行き場のない怒りに、ただ拳をプルプルさせるしかなかった。
▽
そんなこんなで一日が終わり、途中まで下校しているレシファと別れ、城へ帰宅する。
「ただいまー」
いつもの様に、扉を開けると、
「ん?」
美女がいた。
リリィと向かい合って座る、赤髪ストレートロングの、お姉さん系の美女。スラリとした身体だが、キュッと肉が引き締まっている。
「ども」
ぺこりと軽く頭を下げる。
「あー、彼が例の……」
どうやらあちらは、俺を知っているらしい。
「ただいまなのじゃ、此方の方はフロウ・ハデスさん、お客様といった感じかの」
リリィがそう、美女を紹介する。
「初めまして、フロウ・ハデスだ……」
ご丁寧に自ら名乗ってくれる。
そして次の言葉に、俺は驚くことになる。
「サタニウス王国の隣……デモン王国の王として君臨しておる」
「ふぁっ!?」
魔王様が、一体魔王様にどんな用事が……魔王同士の話し合いという事は、何か重要な問題でもあるのか……
そう考え込んでいると、
「デモン王国とは、昔から同盟を組んでおってな、フロウさんは我の姉のような存在なのじゃ」
ふと、改めて二人を見ると、堅苦しい空気は流れておらず、和やかな雰囲気が流れている。

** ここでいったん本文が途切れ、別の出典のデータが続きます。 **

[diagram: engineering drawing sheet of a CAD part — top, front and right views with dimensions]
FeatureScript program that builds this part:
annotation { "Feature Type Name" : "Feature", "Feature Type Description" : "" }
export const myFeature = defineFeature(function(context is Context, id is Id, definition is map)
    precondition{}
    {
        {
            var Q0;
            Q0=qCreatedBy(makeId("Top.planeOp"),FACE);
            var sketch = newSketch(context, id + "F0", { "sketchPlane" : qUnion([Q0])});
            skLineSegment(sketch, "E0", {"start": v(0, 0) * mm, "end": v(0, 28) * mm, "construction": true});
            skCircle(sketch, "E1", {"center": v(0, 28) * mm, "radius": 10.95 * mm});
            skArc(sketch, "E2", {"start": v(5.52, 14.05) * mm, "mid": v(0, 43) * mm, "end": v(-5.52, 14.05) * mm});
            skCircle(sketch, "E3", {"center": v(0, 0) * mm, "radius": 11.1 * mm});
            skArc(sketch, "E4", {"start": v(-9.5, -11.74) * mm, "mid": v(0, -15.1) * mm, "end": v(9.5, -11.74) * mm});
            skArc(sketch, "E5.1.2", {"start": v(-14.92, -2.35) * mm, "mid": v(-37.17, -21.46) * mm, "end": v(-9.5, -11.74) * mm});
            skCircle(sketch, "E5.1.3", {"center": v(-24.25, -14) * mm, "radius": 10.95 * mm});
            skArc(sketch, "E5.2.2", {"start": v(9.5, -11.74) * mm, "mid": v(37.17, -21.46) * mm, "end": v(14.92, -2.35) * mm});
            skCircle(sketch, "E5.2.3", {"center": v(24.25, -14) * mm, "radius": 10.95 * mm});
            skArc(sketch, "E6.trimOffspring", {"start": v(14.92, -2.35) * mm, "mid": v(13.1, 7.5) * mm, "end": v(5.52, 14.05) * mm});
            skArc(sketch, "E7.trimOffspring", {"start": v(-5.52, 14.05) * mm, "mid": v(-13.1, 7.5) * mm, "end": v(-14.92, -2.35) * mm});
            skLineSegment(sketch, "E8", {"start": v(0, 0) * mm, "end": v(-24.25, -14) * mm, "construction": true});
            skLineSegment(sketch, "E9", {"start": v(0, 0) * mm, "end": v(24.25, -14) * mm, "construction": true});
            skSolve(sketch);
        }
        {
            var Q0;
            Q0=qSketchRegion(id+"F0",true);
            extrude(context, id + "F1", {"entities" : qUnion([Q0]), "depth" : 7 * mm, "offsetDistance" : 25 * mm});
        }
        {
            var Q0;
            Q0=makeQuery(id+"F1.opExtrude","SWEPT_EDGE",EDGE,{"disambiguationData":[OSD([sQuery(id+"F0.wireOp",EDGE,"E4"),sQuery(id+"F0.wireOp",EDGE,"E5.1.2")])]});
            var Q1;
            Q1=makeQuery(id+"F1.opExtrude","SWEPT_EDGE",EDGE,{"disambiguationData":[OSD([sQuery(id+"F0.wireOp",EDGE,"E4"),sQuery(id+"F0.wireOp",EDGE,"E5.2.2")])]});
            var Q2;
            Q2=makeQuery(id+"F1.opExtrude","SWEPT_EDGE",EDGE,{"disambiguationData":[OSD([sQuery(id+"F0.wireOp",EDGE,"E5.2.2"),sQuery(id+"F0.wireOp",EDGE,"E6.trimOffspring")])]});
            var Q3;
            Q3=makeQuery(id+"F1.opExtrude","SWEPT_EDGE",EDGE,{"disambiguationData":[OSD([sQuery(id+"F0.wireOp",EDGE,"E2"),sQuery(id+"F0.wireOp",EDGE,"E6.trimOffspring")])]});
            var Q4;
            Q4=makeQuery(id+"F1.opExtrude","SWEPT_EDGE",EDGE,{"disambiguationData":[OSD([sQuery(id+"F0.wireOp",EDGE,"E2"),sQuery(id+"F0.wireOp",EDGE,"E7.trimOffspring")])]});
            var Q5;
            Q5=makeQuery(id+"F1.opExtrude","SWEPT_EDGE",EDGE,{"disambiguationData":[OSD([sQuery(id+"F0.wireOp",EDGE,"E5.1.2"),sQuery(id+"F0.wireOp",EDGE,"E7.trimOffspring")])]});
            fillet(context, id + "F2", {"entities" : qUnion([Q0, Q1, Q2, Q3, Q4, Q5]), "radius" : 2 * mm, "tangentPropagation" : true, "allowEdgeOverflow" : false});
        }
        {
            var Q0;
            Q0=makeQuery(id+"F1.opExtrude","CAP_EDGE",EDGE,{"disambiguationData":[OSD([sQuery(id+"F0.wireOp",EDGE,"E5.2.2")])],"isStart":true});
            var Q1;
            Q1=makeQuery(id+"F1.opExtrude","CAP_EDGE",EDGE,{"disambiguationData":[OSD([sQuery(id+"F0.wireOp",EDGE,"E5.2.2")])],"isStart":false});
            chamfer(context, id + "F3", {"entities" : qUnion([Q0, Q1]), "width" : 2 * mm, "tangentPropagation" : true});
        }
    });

「デモン王国の魔王様は、いったいどうしてこの国に?」
「え? お茶しに来ただけだが」
何かおかしいか? といったように、フロウが言う。
「そ、そうですか」
魔王はみんなこんな感じなのかと、苦笑いする。
「じゃあ、俺は自室に戻りますね」
と、退室しようとすると
「待て」
「っ!?」
ゾクリと、背中が粟立つ。
レオとは比較にならないほどの、圧の方向へ恐る恐る振り向く。
「逃がさんよ?」
やはり圧の正体は、フロウ。
「……」
久々の本気で味わう恐怖に、全神経が緊張する。
「さあ、お茶をしようか」
圧は消さず、パッと笑顔になる魔王が、そう、俺を追い詰めるかのように言った。
「わ、かりました」
「宜しい」
消えない恐怖心を感じながら、俺はずっしりと重くなった足を、ゆっくり前に出した。